We didn’t discover Schwartz’s Internal Family Systems work until 2004, after we’d been developing Treasure Maps to the Soul for ten years. He affirmed a lot that we’d been seeing, gave us a few details we’d been missing… and disagreed with us in some important ways.

Perhaps the most striking difference (and we have discussed this with him), is that he believes parts are permanent. That is, people are born with parts, and the difficulties arise when those parts take extreme positions resulting from situations of trauma. Naturally, then, the resolution of trauma includes, for him, the realignment of parts into more of a coherent team.

In sharp contrast to this, Barbara McGavin and I hold that parts are temporary. As I like to say, “Parts arise and fall like waves on the ocean.” There is a way in which parts are not real; rather, they are a way of experiencing process.

We began working with parts when we realized that it is quite difficult to get a felt sense when you are identified with or caught up in strong emotion. Gene Gendlin talks about being with, or sitting next to, emotional experience. We found more ways to talk about and teach this “being with” that Gene points to, and that led us to the creation of “Presence Language,” where the Focuser says, “I’m sensing something in me that feels upset…” (for example). The purpose of this language is to make it easier to get a felt sense.

As we found ways to talk about the relationship of “I” to this “something,” we developed the concept of “Presence,” which is also what Gendlin has called “The I with No Content.”

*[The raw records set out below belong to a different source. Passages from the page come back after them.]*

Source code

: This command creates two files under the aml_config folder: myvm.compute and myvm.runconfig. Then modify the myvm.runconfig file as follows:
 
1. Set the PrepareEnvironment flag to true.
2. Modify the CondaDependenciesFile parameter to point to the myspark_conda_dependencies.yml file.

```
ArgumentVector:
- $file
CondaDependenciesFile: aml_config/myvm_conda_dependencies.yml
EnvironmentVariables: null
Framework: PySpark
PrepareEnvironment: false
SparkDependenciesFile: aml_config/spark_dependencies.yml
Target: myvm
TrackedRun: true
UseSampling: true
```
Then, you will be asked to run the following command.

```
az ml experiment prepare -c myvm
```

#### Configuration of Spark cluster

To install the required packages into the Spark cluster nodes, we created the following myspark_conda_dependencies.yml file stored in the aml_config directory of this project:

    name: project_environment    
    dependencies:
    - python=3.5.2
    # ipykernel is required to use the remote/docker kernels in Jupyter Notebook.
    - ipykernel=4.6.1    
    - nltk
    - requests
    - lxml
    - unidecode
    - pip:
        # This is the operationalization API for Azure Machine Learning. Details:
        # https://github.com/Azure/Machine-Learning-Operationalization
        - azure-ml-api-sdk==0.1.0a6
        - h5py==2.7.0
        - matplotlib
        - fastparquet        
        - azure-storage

But it has always been clear to us that to negotiate with parts, or have them talk to each other to work things out, is to treat them as more solid than they actually are.
The purpose of speaking in parts language or “Presence Language” is to enable a felt sense to form… and once a felt sense forms, change happens in the way that Focusing has always taught us that change happens: through the sensing, symbolizing, and checking back that allows the next step to come forth.

At that next step, what had seemed to be parts might have transformed or dissolved. So we would sense freshly what is here now.